During my last days here, I’m seeing Bombay as though she was new to me, in the same way that I looked at all of India before all of this time.
January 12 2008
In the car ride over icy road to the airport, I watched frozen tree skeletons from my dream bubble and cried from cried-out eyes. We are flying and it hasn’t hit me yet. I dream birds onto the blue and white canvas outside the plane window. Inside, parents wave toys in the faces of irritated, stressed babies. The little ones are like tiny businessmen, controlling everything that everyone close to them does.
Hours later, I feel out of my mind. When this plane comes to rest, we’ll be in Delhi.

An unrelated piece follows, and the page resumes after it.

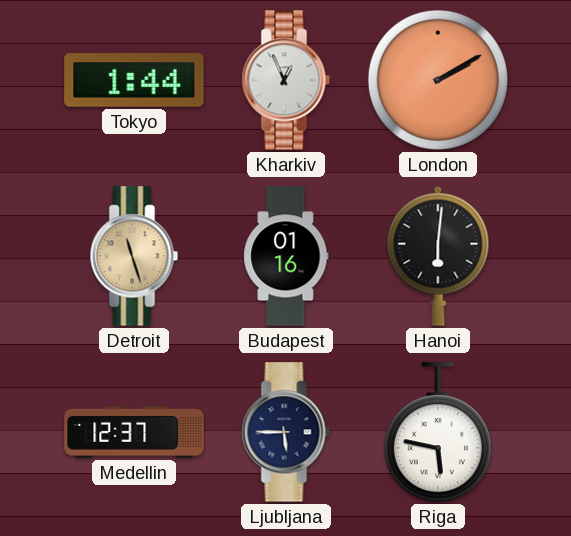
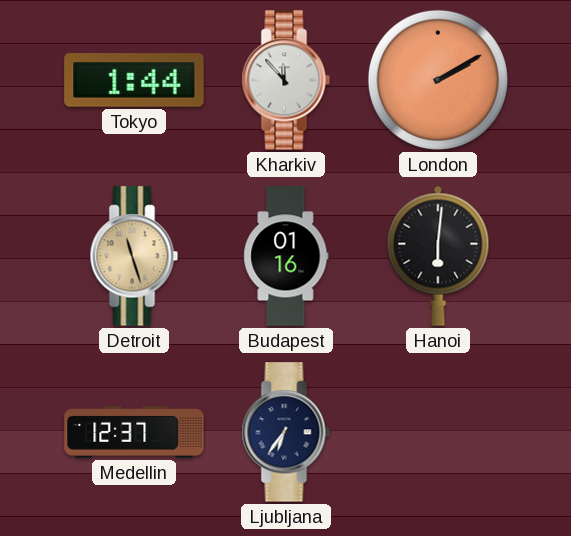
Kharkiv: 12:56 -> 11:53
Ljubljana: 5:45 -> 6:36
Riga: 5:47 -> none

In a day, everything ahead of me will be different and new, and I’m afraid. I’m thinking of everyone at home in a safe place while I tiptoe, smiling and crying, across the tightwire that is the world unknown to me. I am so mixed up, alone in God’s hand, trying to trust, getting lost.
It’s cold but feverish and in my loneliness I mourn leaving things and people behind. In the nest of my plane seat, I beg for someone to open my heart cages and let each tiny white dove fly safely back to earth, carrying my love letters. The overwhelming horizon swells outside, making its infinite emptiness known. All of these stunning vistas become light and dark, performing their whole play regardless of my action or inaction.

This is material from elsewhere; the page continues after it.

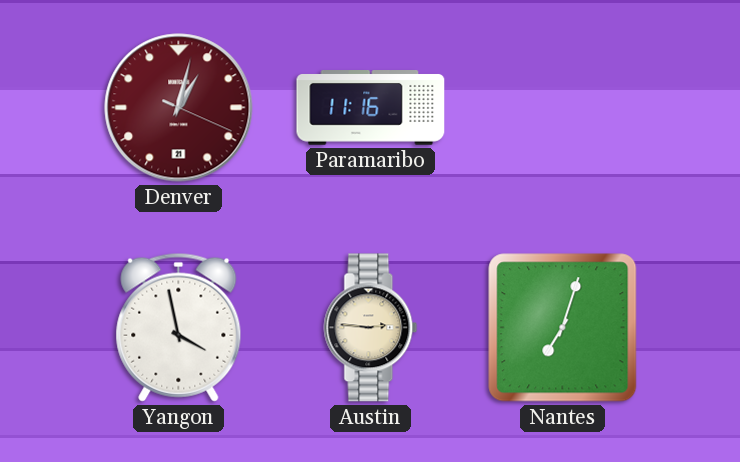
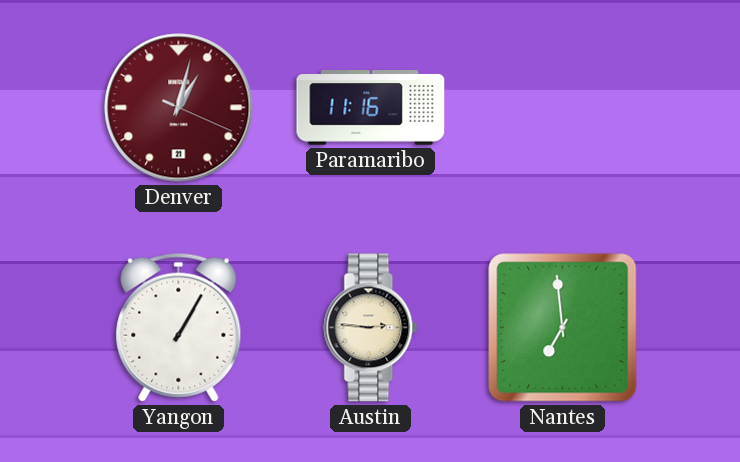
Yangon: 3:58 -> 1:05
Nantes: 7:03 -> 6:59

My smallness overwhelms me and I sink lower into the seat. Flying over dividing oceans, in this space and time without space and time, I am seeing into the empty parts of my life. And waiting to break those parts and make new, different ones are shining dark eyes, footsteps and shadows. I’ll say some words into a warm wind that will knock me over with such inconceivable unseen force that my heart will be pulled from my chest and dared to perform on its own. With this thought, and with the sun beginning to set, nights and days passing by the window, I will burrow down into my own insignificance and God will swallow me, bones and all.
January 13 2008
In every moment where I doubt my faith and my own strength, I’ll write.
An enormous bull chews vegetable remnants at the side of the road. Everything is covered in a layer of dry grime. Sunlight mists through a thick haze of tangled storybook tree branches, shining its way down to where underneath overpasses, people hide. The gnarled branches like monster arms reach out over smaller streets. Car horns declare comings and goings. Thick smoke has choked the breath of a million man made things, old rubber and metal lying in the gutter. Cows graze on it, preferring fast food over grass. People teeter by on rickety bicycles with all of their wordly goods strapped on anywhere they will attach, like hermit crabs on a downtown city beach. It’s the crack of dawn. I pass birds sitting on defunct wires and elephants walking sedately (lofty, cloth-swathed passengers swaying deeply from side to side) as the city wakes.
I think it’s about eight degrees this morning in Delhi. I first noticed the day’s arrival as I waited to pay my driver: the sky through the pale, greying smog-thickened dawn like a worn hotel bedsheet; the fiery, angry sun like a helium balloon, making its way upwards.